# AutoFem



## 225smokestack (May 7, 2009)

meant to put this here...

Has anyone dealt with these guys? Through dopeseeds? I am just curious. I am looking for the best place to order Feminized Auto's to the SE USA. They seem legit, just wondering if anyone has any experience with them. Thanks in advance.


----------



## Waspfire (May 7, 2009)

quiet a few mebers here order from them i havent personally but i to live in the southeast and i know attitude will get your beans to you


----------



## FruityBud (Jun 9, 2009)

Just looking over there site, i cant find a link to order, anybody know how to order from this seedbank?


----------



## Waspfire (Jun 9, 2009)

FruityBud said:
			
		

> Just looking over there site, i cant find a link to order, anybody know how to order from this seedbank?


 
dopeseeds.com fruity


----------



## FruityBud (Jun 9, 2009)

Thanks Waspfire.

Just checking out Dope seeds and when you are in checkout it said this:

If you are ordering from outside of the UK (which i am) the goods must be sent to the credit card holders billing address. We accept debit and credit cards but not AMEX or discovery cards.

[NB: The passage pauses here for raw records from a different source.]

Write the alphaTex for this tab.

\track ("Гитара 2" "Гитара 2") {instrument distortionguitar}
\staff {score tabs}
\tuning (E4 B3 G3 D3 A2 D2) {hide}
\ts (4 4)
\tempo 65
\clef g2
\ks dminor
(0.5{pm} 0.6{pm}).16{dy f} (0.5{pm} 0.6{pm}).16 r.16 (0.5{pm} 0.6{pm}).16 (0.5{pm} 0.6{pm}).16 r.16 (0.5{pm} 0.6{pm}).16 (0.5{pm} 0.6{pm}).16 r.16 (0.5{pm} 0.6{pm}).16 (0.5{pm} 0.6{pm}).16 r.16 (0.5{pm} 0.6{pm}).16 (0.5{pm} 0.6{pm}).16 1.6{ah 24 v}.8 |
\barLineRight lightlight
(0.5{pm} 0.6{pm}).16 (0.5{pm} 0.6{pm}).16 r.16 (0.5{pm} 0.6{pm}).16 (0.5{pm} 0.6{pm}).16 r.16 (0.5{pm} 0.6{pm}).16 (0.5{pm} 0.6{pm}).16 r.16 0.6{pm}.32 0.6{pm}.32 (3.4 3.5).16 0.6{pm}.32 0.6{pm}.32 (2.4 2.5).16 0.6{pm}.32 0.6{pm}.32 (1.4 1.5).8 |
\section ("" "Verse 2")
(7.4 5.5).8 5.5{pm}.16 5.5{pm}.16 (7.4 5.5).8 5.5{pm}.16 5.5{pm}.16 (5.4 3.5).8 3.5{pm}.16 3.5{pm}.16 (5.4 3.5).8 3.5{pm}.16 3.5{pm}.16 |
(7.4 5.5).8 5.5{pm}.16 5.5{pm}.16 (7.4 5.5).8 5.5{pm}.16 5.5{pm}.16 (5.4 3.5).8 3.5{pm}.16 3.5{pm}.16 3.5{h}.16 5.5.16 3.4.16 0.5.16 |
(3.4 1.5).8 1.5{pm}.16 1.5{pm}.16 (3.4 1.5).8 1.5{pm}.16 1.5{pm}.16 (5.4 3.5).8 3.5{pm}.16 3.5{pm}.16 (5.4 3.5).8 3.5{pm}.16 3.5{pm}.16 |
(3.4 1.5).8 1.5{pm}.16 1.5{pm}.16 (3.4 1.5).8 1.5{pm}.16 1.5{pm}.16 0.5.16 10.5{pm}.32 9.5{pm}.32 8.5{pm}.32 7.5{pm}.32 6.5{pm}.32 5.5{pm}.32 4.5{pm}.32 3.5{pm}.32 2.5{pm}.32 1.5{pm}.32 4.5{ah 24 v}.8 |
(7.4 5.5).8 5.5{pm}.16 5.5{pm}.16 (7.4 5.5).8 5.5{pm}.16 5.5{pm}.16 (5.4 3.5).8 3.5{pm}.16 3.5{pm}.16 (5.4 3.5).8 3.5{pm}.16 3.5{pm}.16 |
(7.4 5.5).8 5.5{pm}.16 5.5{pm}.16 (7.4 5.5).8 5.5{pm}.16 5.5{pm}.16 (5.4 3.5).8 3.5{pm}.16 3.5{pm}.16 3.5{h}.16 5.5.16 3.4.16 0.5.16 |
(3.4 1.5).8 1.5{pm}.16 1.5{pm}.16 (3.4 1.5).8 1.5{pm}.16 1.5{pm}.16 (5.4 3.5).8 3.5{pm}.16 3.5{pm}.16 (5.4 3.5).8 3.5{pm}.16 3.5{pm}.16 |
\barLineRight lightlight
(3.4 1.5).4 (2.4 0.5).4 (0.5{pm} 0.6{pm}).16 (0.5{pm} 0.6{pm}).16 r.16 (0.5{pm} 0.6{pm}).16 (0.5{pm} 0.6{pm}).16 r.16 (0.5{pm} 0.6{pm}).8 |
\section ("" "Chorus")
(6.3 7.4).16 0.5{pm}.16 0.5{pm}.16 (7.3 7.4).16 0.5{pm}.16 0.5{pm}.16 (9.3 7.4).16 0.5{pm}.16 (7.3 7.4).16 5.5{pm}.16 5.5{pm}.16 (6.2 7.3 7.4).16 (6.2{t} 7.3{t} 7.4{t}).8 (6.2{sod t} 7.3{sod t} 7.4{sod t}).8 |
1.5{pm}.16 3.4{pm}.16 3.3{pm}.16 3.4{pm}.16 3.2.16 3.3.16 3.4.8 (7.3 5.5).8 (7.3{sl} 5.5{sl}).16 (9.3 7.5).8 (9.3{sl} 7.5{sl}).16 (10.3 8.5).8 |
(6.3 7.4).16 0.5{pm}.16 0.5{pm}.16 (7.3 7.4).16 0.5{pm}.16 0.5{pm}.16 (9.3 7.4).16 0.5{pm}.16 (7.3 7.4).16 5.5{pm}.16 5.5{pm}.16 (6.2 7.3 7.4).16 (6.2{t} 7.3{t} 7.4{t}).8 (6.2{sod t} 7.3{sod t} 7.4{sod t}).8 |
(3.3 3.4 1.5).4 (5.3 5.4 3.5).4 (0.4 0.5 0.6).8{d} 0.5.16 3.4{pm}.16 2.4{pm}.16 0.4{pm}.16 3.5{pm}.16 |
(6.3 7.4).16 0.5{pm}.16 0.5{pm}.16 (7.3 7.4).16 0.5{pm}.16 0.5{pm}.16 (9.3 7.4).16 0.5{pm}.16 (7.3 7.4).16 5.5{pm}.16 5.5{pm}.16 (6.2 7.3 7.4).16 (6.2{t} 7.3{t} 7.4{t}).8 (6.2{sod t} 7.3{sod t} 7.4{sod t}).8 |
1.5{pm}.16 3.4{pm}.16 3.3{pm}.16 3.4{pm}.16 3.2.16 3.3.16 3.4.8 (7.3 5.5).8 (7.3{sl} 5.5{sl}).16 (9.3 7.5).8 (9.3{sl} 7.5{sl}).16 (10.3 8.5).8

The problem is I cant send them to the holders billing address, has anyone used Dope seeds and got there seeds sent to another address besides the holders billing address?


----------



## chocho (Jul 11, 2009)

i used dopeseeds.com ,,,,,an they deliverd to a diffrent address to my billing address ,,,,, hope that helps


----------



## mistertee (Aug 20, 2009)

you can also get femseeds from telegrow.com and they,re cheaper therethan dopeseeds


----------



## SPEARCHUCKER (Aug 20, 2009)

5 work days to the SE. From Thursday to Tuesday is all it took.

I dont know why you would want Fem Autos. But look at Hamsters last journal. The DopeSeed personal brand does amazing and are the best priced. Couple of those are Femmed. 
They got great prices on Buddahs Dwarfs and MDanzigs brands too.


----------



## 2Dog (Aug 20, 2009)

I just bought some off of attitude you can pick and choose. pretty cool. 
I got roadrunner, moby **** and power kush in feminized autos. I got three free of these seeds with the purchase. coupon code 420 yay!


----------